O QUE SE PEDE: Retome o artigo de opinião sobre o Porta dos Fundos e a esquerda logo após sua última frase, dando sequência ao raciocínio.

**** TRECHO DO TEXTO

Não vejo saída pela Porta dos Fundos
Esther de Souza Alferino*
Sempre que participo de alguma discussão, uma pergunta aparece: como você acha que nós, pessoas de esquerda, podemos nos aproximar dos evangélicos?
Mas antes de chegar a isso, eu preciso dizer que não sou uma pessoa dada a programas de humor, de modo que preciso começar esse emaranhado de ideias, que espero que faça algum sentido, dizendo que não dou risada com basicamente nada do que o Porta dos Fundos faz, assim como não dou risada do Zorra, dos humoristas youtubers ou dos filmes do Adam Sandler. Meu senso de humor está mais para “Chaves” e “Um maluco no pedaço”. Duvidoso? Provavelmente, mas não estou exatamente preocupada em apurar ou refinar meu gosto pessoal pelas comédias. Por minha iniciativa, jamais assistirei a qualquer especial de natal de humor, seja com ou sem pretensões críticas.
Eu até entendo que na carência de referências em que vivemos, esse movimento em busca de possíveis representantes se acirre, mas também acredito que devemos, enquanto pessoas que se pretendem de esquerda e progressistas, sermos menos emocionados na ânsia de encontrar nossa voz ecoando nos espaços. O “Porta dos Fundos” não é a esquerda (e aqui sem levar em conta as mil complexidades existentes dentro desse termo-balaio), mas muitas das esquerdas (contidas no termo-balaio) se apressam em etiquetá-lo como vozes dissonantes e efusivas em meio a tanto obscurantismo. Eu gostaria de dizer a todos nós: vamos com calma.

********
**** DADOS FORNECIDOS

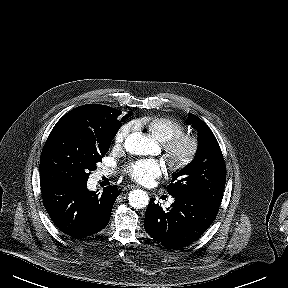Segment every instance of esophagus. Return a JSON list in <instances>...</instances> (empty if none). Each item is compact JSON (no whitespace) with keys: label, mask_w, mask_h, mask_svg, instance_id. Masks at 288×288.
Listing matches in <instances>:
<instances>
[{"label":"esophagus","mask_w":288,"mask_h":288,"mask_svg":"<svg viewBox=\"0 0 288 288\" xmlns=\"http://www.w3.org/2000/svg\"><path fill=\"white\" fill-rule=\"evenodd\" d=\"M132 188H134V186L128 185V186H125V187H124V190H130V189H132Z\"/></svg>","instance_id":"34e87169"}]
</instances>
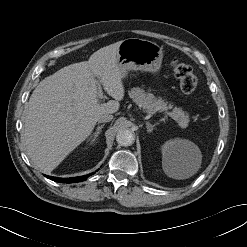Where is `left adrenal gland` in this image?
Wrapping results in <instances>:
<instances>
[{
  "mask_svg": "<svg viewBox=\"0 0 247 247\" xmlns=\"http://www.w3.org/2000/svg\"><path fill=\"white\" fill-rule=\"evenodd\" d=\"M156 125L157 124L152 125L149 122H146L147 132H152Z\"/></svg>",
  "mask_w": 247,
  "mask_h": 247,
  "instance_id": "left-adrenal-gland-1",
  "label": "left adrenal gland"
}]
</instances>
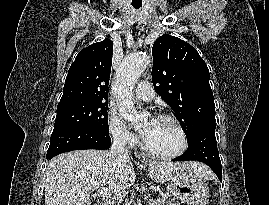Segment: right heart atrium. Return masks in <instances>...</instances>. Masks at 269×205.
<instances>
[{
	"mask_svg": "<svg viewBox=\"0 0 269 205\" xmlns=\"http://www.w3.org/2000/svg\"><path fill=\"white\" fill-rule=\"evenodd\" d=\"M107 130L110 137L122 146L132 148L138 143L137 138L129 131L121 117L113 111L107 115Z\"/></svg>",
	"mask_w": 269,
	"mask_h": 205,
	"instance_id": "1",
	"label": "right heart atrium"
}]
</instances>
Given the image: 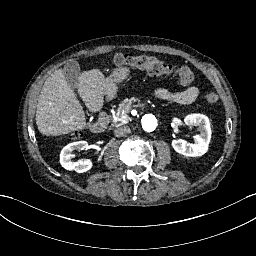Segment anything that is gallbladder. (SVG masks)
Returning a JSON list of instances; mask_svg holds the SVG:
<instances>
[{
    "label": "gallbladder",
    "instance_id": "bac80fb5",
    "mask_svg": "<svg viewBox=\"0 0 256 256\" xmlns=\"http://www.w3.org/2000/svg\"><path fill=\"white\" fill-rule=\"evenodd\" d=\"M63 74L65 80L70 85L71 89H75L79 83V77L81 76V70L79 63L76 60L68 61L63 68Z\"/></svg>",
    "mask_w": 256,
    "mask_h": 256
}]
</instances>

********

RESPOSTA DA TAREFA:
Ali naquele elenco existe uma grande diversidade de pessoas e pensamentos e fazer algumas esquetes que ironizam o que existe de mais evidente sobre questões sociais não torna o humorístico necessariamente um porta-voz dos movimentos sociais; inclusive, daquele povo todo ali, quem teve alguma formação de base em movimentos sociais? Quem tem alguma formação política desenvolvida fora do twitter? Ali tem global, tem liberal, tem o pé esquerdo do sapatênis com sobrenome que é nome de rua, tem gente da Record. De onde tiramos que essa gente representa a esquerda?
Dito tudo isso, vou reafirmar o quanto acho sem graça uma reunião de obviedades ditas como grandes descobertas, grandes sacadas, e, claro, polêmicas.
Porque sem polêmica não há audiência que se sustente e até quem se pretende desconstruído não sobrevive sem uma. Ou várias.
Fazer piada da religião alheia é uma polêmica antiga, manjada, uma obviedade, como muita coisa que aquela galera faz, mas ainda assim rende. Com ou sem qualidade crítica – e aqui não farei nenhum julgamento de valor de tal qualidade, simplesmente porque seria incapaz de fazer. Bate recorde de audiência, pode ter boicote puxado pela igreja, não adianta, nem que seja para falar mal, todo mundo quer ver.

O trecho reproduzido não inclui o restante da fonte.